Northwest gave a gutsy effort in an 89-78 loss to Michigan Tech Wednesday evening at the St. Joseph Civic Center.
"A lot of times coaches will stand up here and talk about what we did wrong, but the only thing I can talk about is what they did right," Northwest coach Gene Steinmeyer said. "They shot free throws and every time our crowd got into it they hit a big shot.
"They earned the win. We played well. We couldn't get stops. They earned it. Our kids played their hearts out, but we just couldn't get stops."
The Bearcats, who went where no other Northwest women's basketball team has ever gone before, finished their remarkable year with a 29-5 record.
"I'm so proud of my team because we didn't give up," Gentry Dietz said. "This has been the best senior year anyone could ask for. It hurts now, but I will look back and smile."
Michigan Tech, 31-2, moves to the title game and will play Clayton State, 33-1 at 7 p.m. Friday.

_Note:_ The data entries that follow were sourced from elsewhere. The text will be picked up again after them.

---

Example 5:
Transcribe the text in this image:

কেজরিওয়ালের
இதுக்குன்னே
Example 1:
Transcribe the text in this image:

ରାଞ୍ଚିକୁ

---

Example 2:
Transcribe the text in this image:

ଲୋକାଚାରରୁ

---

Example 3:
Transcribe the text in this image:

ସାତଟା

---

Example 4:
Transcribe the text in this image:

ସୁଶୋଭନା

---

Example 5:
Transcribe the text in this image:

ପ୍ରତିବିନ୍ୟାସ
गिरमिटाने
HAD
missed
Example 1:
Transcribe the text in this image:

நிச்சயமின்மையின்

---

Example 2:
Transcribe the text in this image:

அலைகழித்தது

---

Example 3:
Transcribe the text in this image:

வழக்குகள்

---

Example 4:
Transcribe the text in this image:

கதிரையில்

For a while in the second half it looked like the Bearcats would march into the championship.
After a sluggish first half, the Bearcats found their stride in the opening minutes of the second half, quickly slicing a six-point halftime deficit.
About 5 minutes into the second half, Northwest tied the game 41-41 on a basket by Kyla Roehrig and that's when the large contingent of Northwest fans erupted to a deafening level.

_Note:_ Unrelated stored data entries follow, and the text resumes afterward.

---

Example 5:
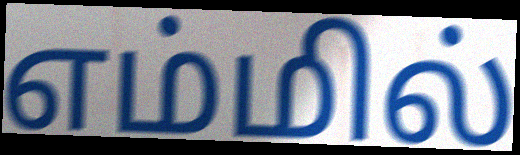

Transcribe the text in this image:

எம்மில்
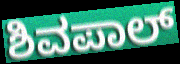
ಶಿವಪಾಲ್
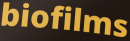
biofilms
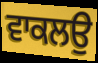
ਵਾਕਲਉ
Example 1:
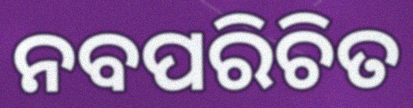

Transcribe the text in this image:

ନବପରିଚିତ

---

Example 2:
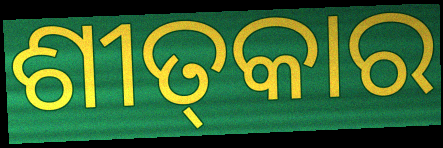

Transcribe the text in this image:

ଶୀତ୍‌କାର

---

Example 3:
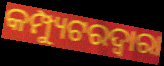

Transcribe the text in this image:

କମ୍ପ୍ୟୁଟରଦ୍ୱାରା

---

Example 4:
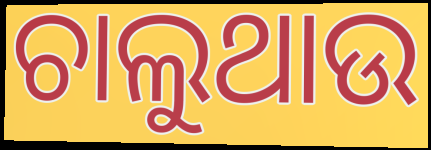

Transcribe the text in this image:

ଚାଲୁଥାଉ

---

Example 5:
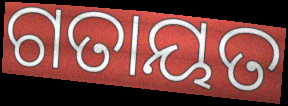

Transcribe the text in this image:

ଗତାୟତ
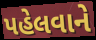
પહેલવાને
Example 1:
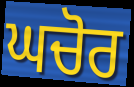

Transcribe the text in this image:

ਘਚੋਰ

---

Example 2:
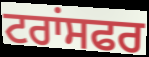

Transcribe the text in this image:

ਟਰਾਂਸਫਰ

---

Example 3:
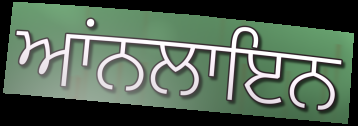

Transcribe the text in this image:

ਆਂਨਲਾਇਨ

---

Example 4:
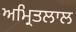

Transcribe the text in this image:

"It's fun to play in something like that," Steinmeyer said. "I got to thank our fans. They made this a great experience for us."
Dietz added that their fans did everything possible to try to will the Bearcats to victory.

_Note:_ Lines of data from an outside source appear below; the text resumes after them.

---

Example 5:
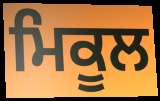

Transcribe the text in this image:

ਮਿਕੂਲ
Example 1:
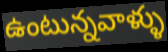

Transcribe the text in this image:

ఉంటున్నవాళ్ళు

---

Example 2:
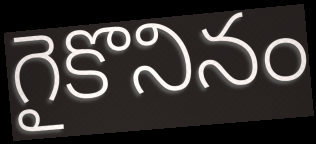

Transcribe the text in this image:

గైకొనినం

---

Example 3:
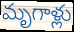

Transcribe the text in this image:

మృగాళ్లు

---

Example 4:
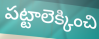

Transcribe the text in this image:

పట్టాలెక్కించి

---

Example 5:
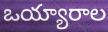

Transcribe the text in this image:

ఒయ్యారాల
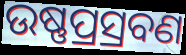
ଉଷ୍ଣପ୍ରସ୍ରବଣ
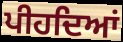
ਪੀਹਦਿਆਂ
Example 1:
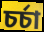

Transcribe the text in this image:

চৰ্চা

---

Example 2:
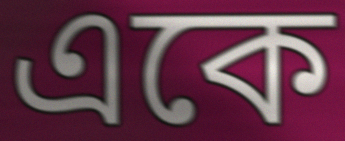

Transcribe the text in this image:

একে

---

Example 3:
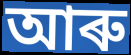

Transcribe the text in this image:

আৰু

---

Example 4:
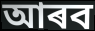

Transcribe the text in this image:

আৰব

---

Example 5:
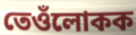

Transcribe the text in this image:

তেওঁলোকক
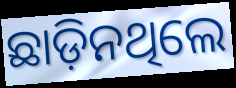
ଛାଡ଼ିନଥିଲେ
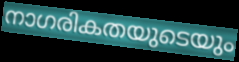
നാഗരികതയുടെയും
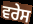
ਵਰੇਸ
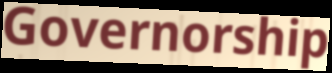
Governorship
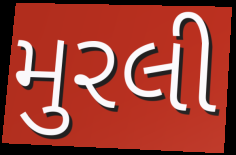
મુરલી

The Huskies, though, never rattled, especially Hoyt, who responded with a field goal. Northwest tied the game again and the crowd roared. Hoyt put the fans back in their seats with another basket.
After a Roehrig free throw, Hoyt drilled a long three-pointer, giving Michigan Tech a 48-44 lead.
"Sam Hoyt decided she was going to take over this game when it was close," Michigan Tech coach Kim Cameron said. "She took the entire team on her shoulder and we were not going to lose this game."
Northwest continued to fight hard and even tied the game at 51-51 on a three-point play by Gentry Dietz with 10:39 left.
But it became clear that the Huskies had a response to everything that the Bearcats threw at them. It was Hoyt who gave Michigan Tech the lead for good when she was fouled on a three-point shot. She made all three free-throws that put the Huskies up 54-51.
"I knew we just had to score to get their crowd to quiet down and to get our team to calm down and realize we are still OK," Hoyt said. "We had screens set up for me to get me open."
Dietz did her best to try to keep Northwest Missouri in striking distance. She scored 29 of her game-high 33 points in the second half.
But the balanced attack of Hoyt on the outside, Lucy Dernovsek with mid-range and three-pointers and the inside play of Lisa Staehlin proved to be too much for the Bearcats.
Hoyt finished with 23, Staehlin had 20 and Dernovsek added 17.
Gabby Curtis scored 20 for Northwest and Roehrig added 15.
"We didn't play as a team at first," Roehrig said. "We got in the locker room and said we can play as a team. Once we started playing as a team though they started hitting threes."
Three-point shooting hurt Northwest. Michigan Tech was 9 for 18 from behind the arc and Northwest missed all five of their 3-point attempts.
Northwest trailed 35-29 at halftime and was fortunate to be down only six.
For most of the first half the Bearcats shot under 35 percent from the field. The only offense that worked for them was passing the ball inside to Roehrig, who converted all three of her field goal attempts.
Roehrig scored 11 points in the first half. The second-best option for Northwest was Curtis, who went 3-for-6 from the field and scored eight points.
It was a struggle for the rest of the Bearcats. Michigan Tech played solid defense and contested nearly every shot.
The Huskies were also efficient on offense, hitting nearly 50 percent of their shots. Lisa Staehlin was nearly automatic inside and Sam Hoyt and Lucy Dernovsek hurt the Bearcats with jumpers.
Northwest scored the first points of the game on a layup by Roehrig, who received a great entry pass from Gentry Dietz. It wasn't a sign of things to come. The Bearcats only had one more assist the rest of the first half.
Meanwhile, Michigan Tech had seven assists. It was one reason why the Huskies were able to take the lead for good in the first half at 11-10 and slowly extend it to 35-27 before intermission.
Curtis gave the Bearcats a bit of momentum heading into halftime when she drove to the basket for a bucket to help Northwest close to six.